Results from a Drosophila breeding experiment were consistent with a 9:3:3:1 ratio, suggesting independent assortment of two genes (B/b and R/r) controlling eye colour pigments (B enables brown, R enables red; double recessive = white). Chromatography showed dark red-eyed flies had multiple pigment spots, while white-eyed flies lacked these spots. What is a valid conclusion drawn from combining these results?
Click the CORRECT answer:
- The B and R genes are located very close together on the same chromosome (linked).
- White-eyed flies (genotype bbrr) likely lack the functional enzymes (coded by B and R) necessary to produce both the brown and red pigments, which is consistent with the chromatography showing no corresponding pigment spots.
- Chromatography shows that dark red eyes (genotype B_R_) contain only one type of pigment resulting from the interaction of B and R.
- The breeding results showing a 9:3:3:1 ratio indicate that the white-eye phenotype (bbrr) is dominant.
- The independent assortment suggested by the breeding results implies that the chromatography results, showing different pigments, are likely inaccurate.
Reasoning for Correct Answer #2: The 9:3:3:1 ratio from the breeding experiment suggests independent assortment and that the double recessive genotype (bbrr) corresponds to the white-eyed phenotype (the 1 in the ratio). The chromatography results show that these white-eyed flies lack the pigment spots seen in dark-red eyed flies (presumably B_R_ genotype, the 9 in the ratio).

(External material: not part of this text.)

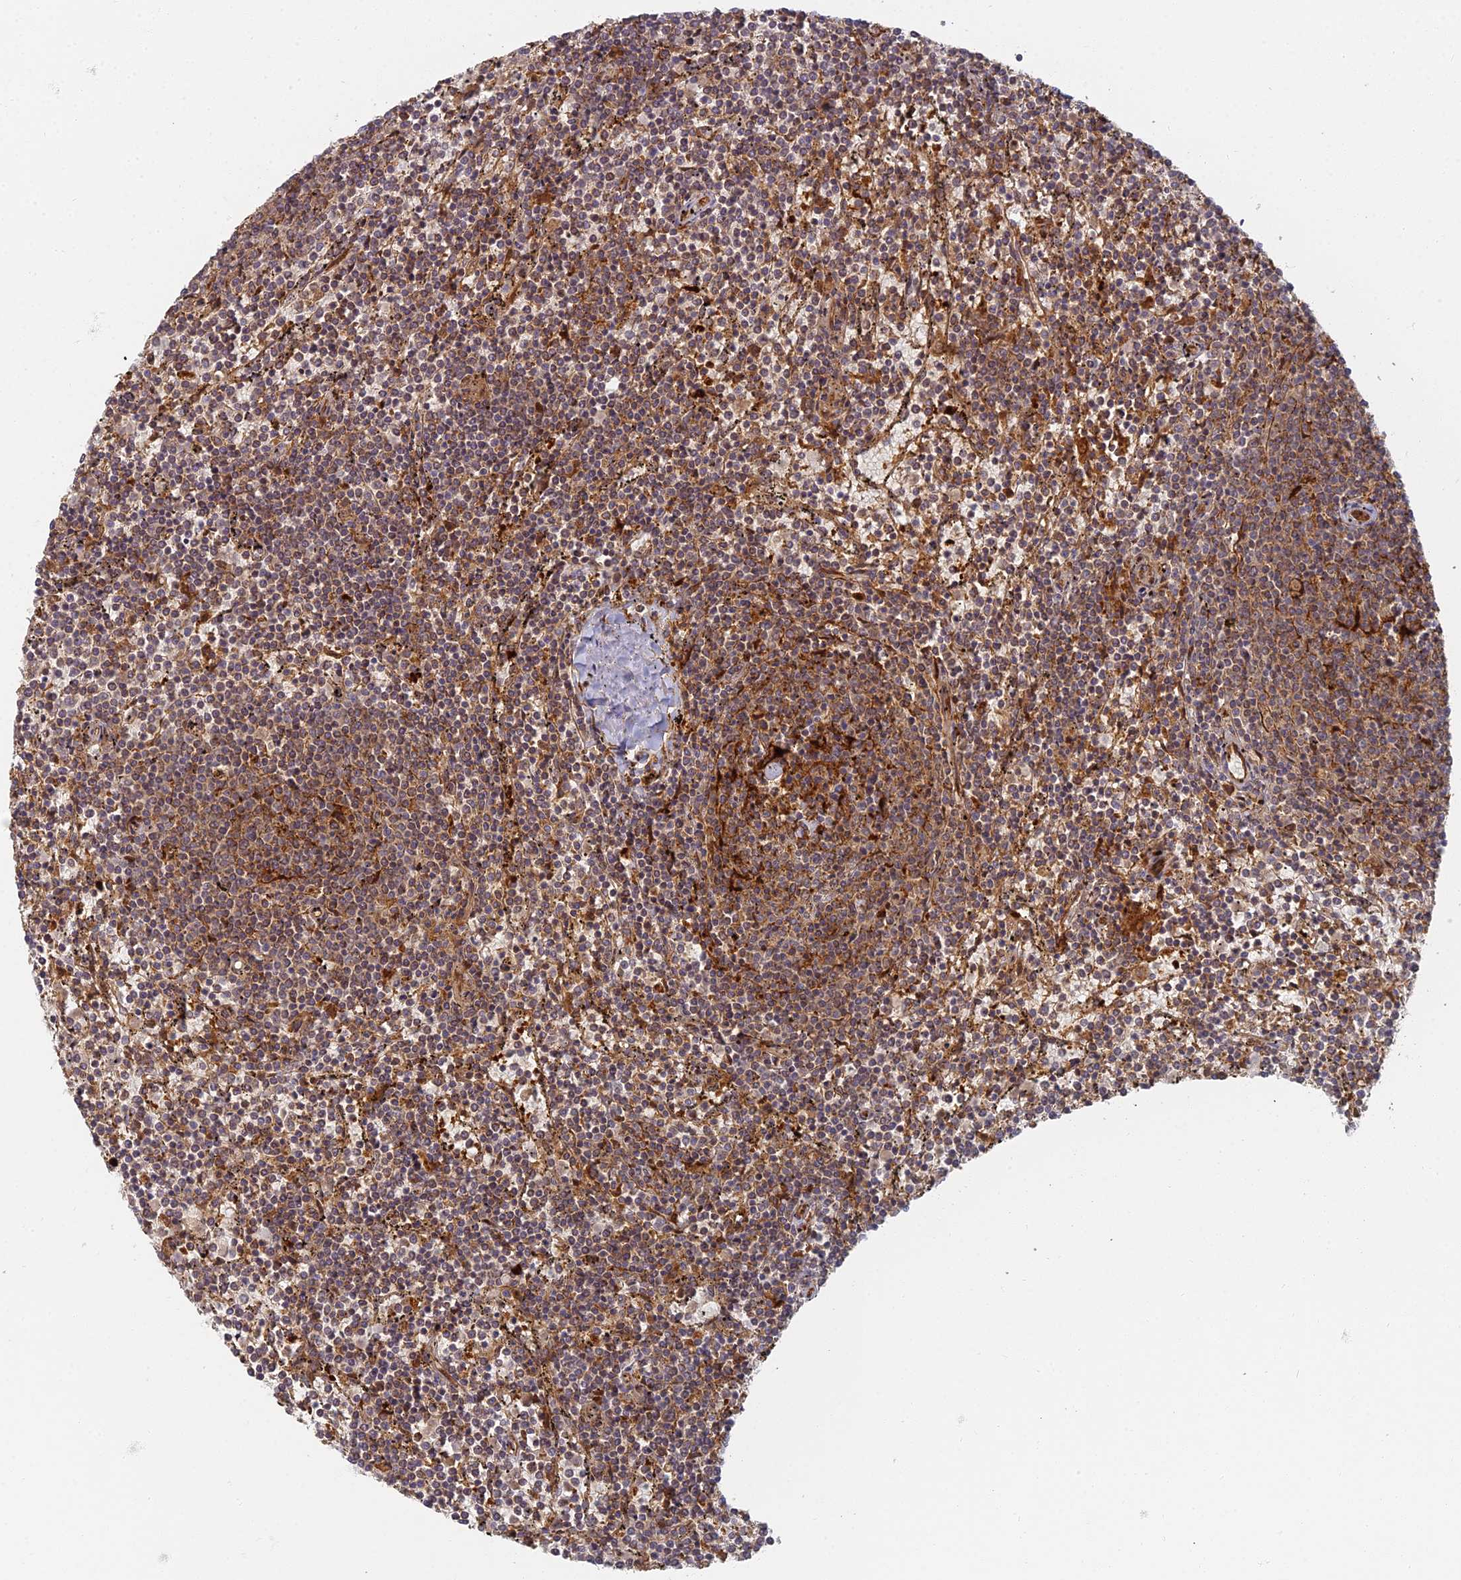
{"staining": {"intensity": "moderate", "quantity": ">75%", "location": "cytoplasmic/membranous"}, "tissue": "lymphoma", "cell_type": "Tumor cells", "image_type": "cancer", "snomed": [{"axis": "morphology", "description": "Malignant lymphoma, non-Hodgkin's type, Low grade"}, {"axis": "topography", "description": "Spleen"}], "caption": "Lymphoma stained for a protein (brown) displays moderate cytoplasmic/membranous positive staining in about >75% of tumor cells.", "gene": "INO80D", "patient": {"sex": "female", "age": 50}}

Combining these, a valid conclusion is that the recessive alleles b and r likely lead to non-functional products (perhaps enzymes) required for the synthesis of the brown and red pigments, respectively. Therefore, flies with the bbrr genotype cannot produce these pigments, resulting in white eyes and no pigment spots on the chromatogram. Option 1 contradicts the 9:3:3:1 ratio. Option 3 contradicts the description saying dark-red had *multiple* spots. Option 4 incorrectly labels the recessive phenotype as dominant. Option 5 incorrectly suggests the results are contradictory; they are complementary.